After her flight, she embarked on a series of lucrative speaking engagements and was given a movie contract. She starred in Moran of the Marines (1928) and The Winged Horseman (1929).

In 1929 she entered the first Women's Air Derby, flying in her Swallow, NC8730, and placed fifth.

She married six times. She married Walter Camp, Jr., son of the early football innovator, on August 29, 1929, but filed for divorce in Reno, Nevada, on November 14, 1932. Her final union was a remarriage to Ralph P. King, to whom she was married for 21 years and who outlived her. She had suffered emphysema for several years before she died.
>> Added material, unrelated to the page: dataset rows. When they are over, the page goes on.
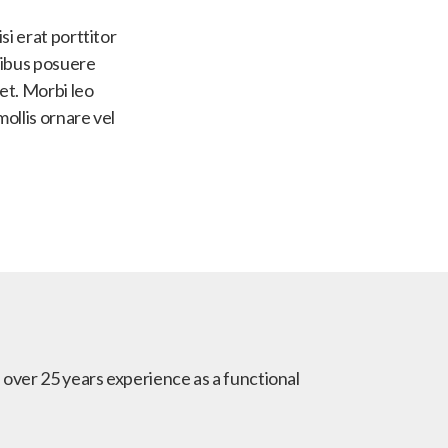
si erat porttitor
apibus posuere
uet. Morbi leo
mollis ornare vel
h over 25 years experience as a functional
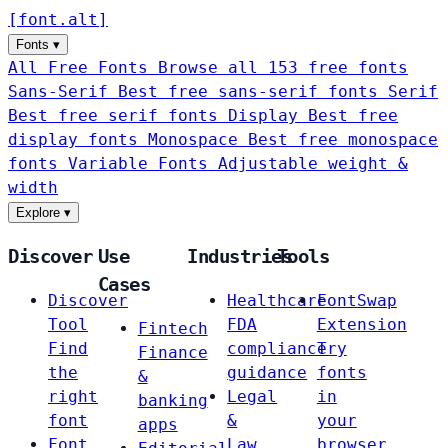
[
font
.
alt
]
Fonts
▾
All Free Fonts
Browse all 153 free fonts
Sans-Serif
Best free sans-serif fonts
Serif
Best free serif fonts
Display
Best free
display fonts
Monospace
Best free monospace
fonts
Variable Fonts
Adjustable weight &
width
Explore
▾
Discover
Use
Industries
Tools
Cases
Discover
Healthcare
FontSwap
Tool
FDA
Extension
Fintech
Find
compliance
Try
Finance
the
guidance
fonts
&
right
Legal
in
banking
font
&
your
apps
Font
Law
browser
She had one son, William Trent Gillespie (1940-2008), from her marriage to movie effects pioneer A. Arnold Gillespie.

She appears on the May 29, 1952 edition of You Bet Your Life under the name of Ruth King, where she mentions that she is writing her autobiography.

She worked as an executive secretary in the aviation industry in her later career, hired by Howard Hughes who had initially forgotten who she was.

In 2013, an inspirational juvenile book titled Flying Solo: How Ruth Elder Soared into America's Heart was published, written by Julie Cummins and illustrated by Malene R. Laugesen. The title character of the Ruth Darrow Flying Stories book series is said be based on Ruth Elder. In 2016, her story was told in novelized version in Crossing the Horizon by Laurie Notaro.